Problem: Conversion between Iceberg and pandas fails

Solution:

# Convert Iceberg data to pandas
import pandas as pd

# Get data as PyArrow
arrow_data = table.scan().to_arrow()

# Convert to pandas
pandas_df = arrow_data.to_pandas()

# Handle potential conversion issues
pandas_df = pandas_df.fillna(0)  # Handle nulls
pandas_df['date_column'] = pd.to_datetime(pandas_df['date_column'])  # Convert dates

Logging and Debugging

Enable Debug Logging

Problem: Need more information to diagnose issues

Solution:

# Enable debug logging
import logging
logging.basicConfig(level=logging.DEBUG)

# Or use environment variable
import os
os.environ['PYICEBERG_LOG_LEVEL'] = 'DEBUG'

# Or use CLI option
# pyiceberg --log-level DEBUG describe my_table

Check Configuration

Problem: Unsure about current configuration

Solution:

# Check catalog configuration
from pyiceberg.catalog import load_catalog

catalog = load_catalog("my_catalog")
print(f"Catalog properties: {catalog.properties}")
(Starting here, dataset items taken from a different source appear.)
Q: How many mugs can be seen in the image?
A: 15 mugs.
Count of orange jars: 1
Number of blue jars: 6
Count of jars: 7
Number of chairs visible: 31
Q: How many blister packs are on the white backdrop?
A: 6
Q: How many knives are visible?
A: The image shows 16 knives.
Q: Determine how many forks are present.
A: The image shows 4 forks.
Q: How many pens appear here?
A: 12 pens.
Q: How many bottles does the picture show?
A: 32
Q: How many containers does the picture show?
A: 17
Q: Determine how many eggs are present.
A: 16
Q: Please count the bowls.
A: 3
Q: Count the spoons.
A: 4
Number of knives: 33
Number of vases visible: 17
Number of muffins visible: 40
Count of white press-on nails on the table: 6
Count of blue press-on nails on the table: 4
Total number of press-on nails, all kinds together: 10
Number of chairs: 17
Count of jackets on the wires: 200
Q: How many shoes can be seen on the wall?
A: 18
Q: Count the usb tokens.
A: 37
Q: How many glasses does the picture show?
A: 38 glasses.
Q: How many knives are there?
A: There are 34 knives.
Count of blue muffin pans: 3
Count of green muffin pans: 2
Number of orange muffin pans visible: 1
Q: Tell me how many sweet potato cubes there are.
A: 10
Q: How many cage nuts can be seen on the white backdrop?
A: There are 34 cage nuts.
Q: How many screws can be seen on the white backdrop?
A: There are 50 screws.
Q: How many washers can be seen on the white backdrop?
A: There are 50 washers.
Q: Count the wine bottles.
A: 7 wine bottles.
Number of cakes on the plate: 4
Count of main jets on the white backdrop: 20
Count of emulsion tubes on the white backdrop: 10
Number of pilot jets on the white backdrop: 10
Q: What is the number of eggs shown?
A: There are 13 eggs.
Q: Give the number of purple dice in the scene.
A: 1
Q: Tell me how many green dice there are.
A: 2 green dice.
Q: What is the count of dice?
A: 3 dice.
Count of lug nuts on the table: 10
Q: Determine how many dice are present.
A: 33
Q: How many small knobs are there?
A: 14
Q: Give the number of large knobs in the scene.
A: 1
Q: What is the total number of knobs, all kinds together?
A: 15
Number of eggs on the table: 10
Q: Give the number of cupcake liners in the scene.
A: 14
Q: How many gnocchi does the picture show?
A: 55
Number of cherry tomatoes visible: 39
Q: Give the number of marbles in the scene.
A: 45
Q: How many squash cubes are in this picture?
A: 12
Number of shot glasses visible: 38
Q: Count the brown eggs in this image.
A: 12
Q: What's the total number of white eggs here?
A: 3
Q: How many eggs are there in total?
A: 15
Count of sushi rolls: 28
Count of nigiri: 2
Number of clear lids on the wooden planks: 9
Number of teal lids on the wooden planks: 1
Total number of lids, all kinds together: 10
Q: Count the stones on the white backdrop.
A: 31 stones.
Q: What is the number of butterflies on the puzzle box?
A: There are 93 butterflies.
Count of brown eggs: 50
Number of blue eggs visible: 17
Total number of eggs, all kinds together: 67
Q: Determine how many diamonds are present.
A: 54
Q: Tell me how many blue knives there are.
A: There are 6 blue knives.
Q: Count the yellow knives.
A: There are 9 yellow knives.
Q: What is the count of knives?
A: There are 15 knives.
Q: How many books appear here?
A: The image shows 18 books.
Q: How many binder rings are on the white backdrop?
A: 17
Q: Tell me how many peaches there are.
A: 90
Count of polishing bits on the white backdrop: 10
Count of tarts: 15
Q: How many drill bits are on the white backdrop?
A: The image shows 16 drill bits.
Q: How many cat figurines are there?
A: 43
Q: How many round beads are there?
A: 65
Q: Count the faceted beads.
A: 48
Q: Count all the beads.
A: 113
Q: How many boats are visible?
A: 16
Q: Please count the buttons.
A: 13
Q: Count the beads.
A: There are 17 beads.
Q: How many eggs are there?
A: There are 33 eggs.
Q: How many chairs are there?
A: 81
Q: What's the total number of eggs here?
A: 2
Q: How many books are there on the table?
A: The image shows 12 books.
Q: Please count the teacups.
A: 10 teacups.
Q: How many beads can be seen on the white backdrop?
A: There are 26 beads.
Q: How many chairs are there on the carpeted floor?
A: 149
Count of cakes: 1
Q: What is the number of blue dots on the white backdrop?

# Check table configuration
table = catalog.load_table("my_table")
print(f"Table properties: {table.properties}")
print(f"Table location: {table.location()}")

Validate Metadata

Problem: Suspect metadata corruption

Solution:

# Validate table metadata
table = catalog.load_table("my_table")

# Check current snapshot
current_snapshot = table.current_snapshot()
print(f"Current snapshot: {current_snapshot}")

# Check schema
print(f"Schema: {table.schema()}")

# Check partition spec
print(f"Partition spec: {table.spec()}")

Common Error Messages

NoSuchTableError

Cause: Table does not exist in the catalog

Solution:

# List available tables
tables = catalog.list_tables("namespace")
print(f"Available tables: {tables}")

# Create table if it doesn't exist
if "my_table" not in tables:
    table = catalog.create_table("my_table", schema=schema)

NoSuchNamespaceError

Cause: Namespace does not exist

Solution:

# List available namespaces
namespaces = catalog.list_namespaces()
print(f"Available namespaces: {namespaces}")

# Create namespace if it doesn't exist
if "my_namespace" not in [ns[0] for ns in namespaces]:
    catalog.create_namespace("my_namespace")

CommitFailedException

Cause: Concurrent modification conflict

Solution:

# Implement retry logic
from pyiceberg.exceptions import CommitFailedException
import time

max_retries = 3
for attempt in range(max_retries):
    try:
        table.overwrite(data)
        break
    except CommitFailedException:
        if attempt < max_retries - 1:
            time.sleep(1)  # Wait before retry
        else:
            raise

Getting Additional Help

Check Documentation

Community Resources

Debug Checklist

Before seeking help, check:

  • PyIceberg version and dependencies
  • Catalog configuration in .pyiceberg.yaml
  • Network connectivity to catalog and storage
  • File system permissions
  • Available disk space
  • Memory usage
  • Error messages and stack traces
  • Minimal reproducible example

Prevention and Best Practices

Regular Maintenance

# Expire old snapshots
from pyiceberg.table import ExpireSnapshots

expire_snapshots = ExpireSnapshots(table)
expire_snapshots.expire older_than_ms=timestamp_ms
expire_snapshots.commit()

Monitoring

# Monitor table statistics
def monitor_table(table):
    snapshot = table.current_snapshot()
    print(f"Snapshot ID: {snapshot.snapshot_id}")
    print(f"Summary: {snapshot.summary}")
    print(f"Added files: {len(snapshot.added_files())}")
    print(f"Deleted files: {len(snapshot.deleted_files())}")

Backup and Recovery

# Backup table metadata
metadata_location = table.metadata_location
# Store this location for recovery

# Recover from metadata backup
catalog.register_table(
    identifier="recovered_table",
    metadata_location=metadata_location
)

This troubleshooting guide covers the most common issues. For specific problems not covered here, please refer to the community resources or file an issue on GitHub.